Trockenheitsresistenter Rasen: Sorten für den Klimawandel

Die Sommer werden heißer und trockener – und klassische Rasenmischungen stoßen zunehmend an ihre Grenzen. Trockenheitsresistente Rasensorten bilden tiefere Wurzeln, verdunsten weniger Wasser und erholen sich nach Dürrephasen schneller. Wer seinen Rasen klimafit machen möchte, sollte bei der nächsten Nachsaat oder Neuanlage auf zukunftssichere Sorten setzen.

Welche Gräser vertragen Trockenheit am besten?

Rohrschwingel (Festuca arundinacea) ist der Champion unter den trockenheitsresistenten Rasengräsern. Seine Wurzeln reichen bis zu 60 Zentimeter tief und erreichen Wasserreserven, an die andere Gräser nicht herankommen. Wiesenrispe (Poa pratensis) bildet unterirdische Ausläufer und regeneriert sich nach Trockenstress besonders schnell. Schafschwingel (Festuca ovina) ist extrem genügsam und kommt auf mageren, sandigen Böden gut zurecht. Moderne RSM-Mischungen für trockenheitsresistenten Rasen kombinieren diese Sorten in optimalen Anteilen.

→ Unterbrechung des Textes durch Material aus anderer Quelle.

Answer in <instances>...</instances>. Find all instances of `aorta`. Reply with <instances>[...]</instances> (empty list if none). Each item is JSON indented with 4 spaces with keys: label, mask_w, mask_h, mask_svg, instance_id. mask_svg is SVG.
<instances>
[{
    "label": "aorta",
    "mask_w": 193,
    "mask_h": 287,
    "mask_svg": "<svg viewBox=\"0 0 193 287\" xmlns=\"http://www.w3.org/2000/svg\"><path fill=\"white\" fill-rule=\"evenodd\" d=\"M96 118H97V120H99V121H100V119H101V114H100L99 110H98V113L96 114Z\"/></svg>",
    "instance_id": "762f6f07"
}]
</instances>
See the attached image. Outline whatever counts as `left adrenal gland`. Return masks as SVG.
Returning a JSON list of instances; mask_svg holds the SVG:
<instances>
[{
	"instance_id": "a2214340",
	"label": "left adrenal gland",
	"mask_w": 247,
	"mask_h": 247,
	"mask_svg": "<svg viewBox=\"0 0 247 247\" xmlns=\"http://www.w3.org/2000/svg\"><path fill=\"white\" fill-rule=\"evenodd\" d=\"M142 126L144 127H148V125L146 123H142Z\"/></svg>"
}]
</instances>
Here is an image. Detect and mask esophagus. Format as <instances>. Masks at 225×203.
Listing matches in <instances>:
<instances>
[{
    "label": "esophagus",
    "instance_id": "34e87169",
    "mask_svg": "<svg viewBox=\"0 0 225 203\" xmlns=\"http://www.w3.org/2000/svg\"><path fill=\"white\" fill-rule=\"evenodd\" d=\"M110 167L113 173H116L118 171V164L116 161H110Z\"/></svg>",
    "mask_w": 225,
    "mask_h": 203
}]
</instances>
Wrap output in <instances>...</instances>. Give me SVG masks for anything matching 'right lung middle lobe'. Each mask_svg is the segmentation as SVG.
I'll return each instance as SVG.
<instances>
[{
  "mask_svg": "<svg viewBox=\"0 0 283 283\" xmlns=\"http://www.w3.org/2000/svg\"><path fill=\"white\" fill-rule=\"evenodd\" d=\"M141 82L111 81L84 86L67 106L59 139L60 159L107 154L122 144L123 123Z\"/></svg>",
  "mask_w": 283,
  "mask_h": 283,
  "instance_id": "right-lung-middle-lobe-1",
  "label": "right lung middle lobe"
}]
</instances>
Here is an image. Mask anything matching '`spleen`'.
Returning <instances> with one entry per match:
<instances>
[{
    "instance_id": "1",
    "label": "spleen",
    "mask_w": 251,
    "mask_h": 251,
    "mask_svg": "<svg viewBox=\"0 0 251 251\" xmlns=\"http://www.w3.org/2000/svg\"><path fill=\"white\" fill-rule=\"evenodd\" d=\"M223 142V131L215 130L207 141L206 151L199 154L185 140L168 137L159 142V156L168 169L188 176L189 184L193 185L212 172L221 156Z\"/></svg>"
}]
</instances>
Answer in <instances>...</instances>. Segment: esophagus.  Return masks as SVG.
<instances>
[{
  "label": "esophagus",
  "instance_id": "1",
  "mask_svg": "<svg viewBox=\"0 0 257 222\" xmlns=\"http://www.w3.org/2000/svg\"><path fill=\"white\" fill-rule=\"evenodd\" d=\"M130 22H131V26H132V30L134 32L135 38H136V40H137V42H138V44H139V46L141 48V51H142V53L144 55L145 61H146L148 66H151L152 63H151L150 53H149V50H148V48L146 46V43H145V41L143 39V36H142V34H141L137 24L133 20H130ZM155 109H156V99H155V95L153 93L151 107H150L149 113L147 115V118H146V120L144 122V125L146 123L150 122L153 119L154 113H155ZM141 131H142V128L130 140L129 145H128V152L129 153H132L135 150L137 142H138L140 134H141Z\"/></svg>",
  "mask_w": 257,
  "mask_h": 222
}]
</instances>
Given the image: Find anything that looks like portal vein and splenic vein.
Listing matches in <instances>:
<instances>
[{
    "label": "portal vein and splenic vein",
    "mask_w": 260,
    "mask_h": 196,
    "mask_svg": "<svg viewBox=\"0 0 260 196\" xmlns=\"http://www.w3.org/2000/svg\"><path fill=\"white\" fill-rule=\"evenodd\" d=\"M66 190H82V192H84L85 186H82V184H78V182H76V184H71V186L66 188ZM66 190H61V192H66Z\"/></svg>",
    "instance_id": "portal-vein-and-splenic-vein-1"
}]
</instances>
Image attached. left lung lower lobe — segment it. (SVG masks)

Bestehenden Rasen klimafit machen

Du musst nicht gleich den gesamten Rasen neu anlegen. Säe in bestehende Flächen trockenheitsresistente Sorten nach – am besten nach dem Vertikutieren im September, wenn der Boden noch warm ist. Rohrschwingel lässt sich gut in bestehende Grasnarben integrieren. Parallel dazu hilft Sanden, um die Drainage zu verbessern, und regelmäßiges Aerifizieren, um das Tiefenwachstum der Wurzeln zu fördern.

Pflege trockenheitsresistenter Rasen

Auch trockenheitsresistenter Rasen braucht Pflege, allerdings weniger Wasser als klassische Mischungen. Mähe höher als gewöhnlich – mindestens 5 Zentimeter – und dünge moderat. Trainiere den Rasen, indem du seltener, dafür durchdringend wässerst: Das zwingt die Wurzeln in die Tiefe und macht den Rasen langfristig robuster. Mulchmähen liefert zusätzlich Nährstoffe und hält die Feuchtigkeit im Boden.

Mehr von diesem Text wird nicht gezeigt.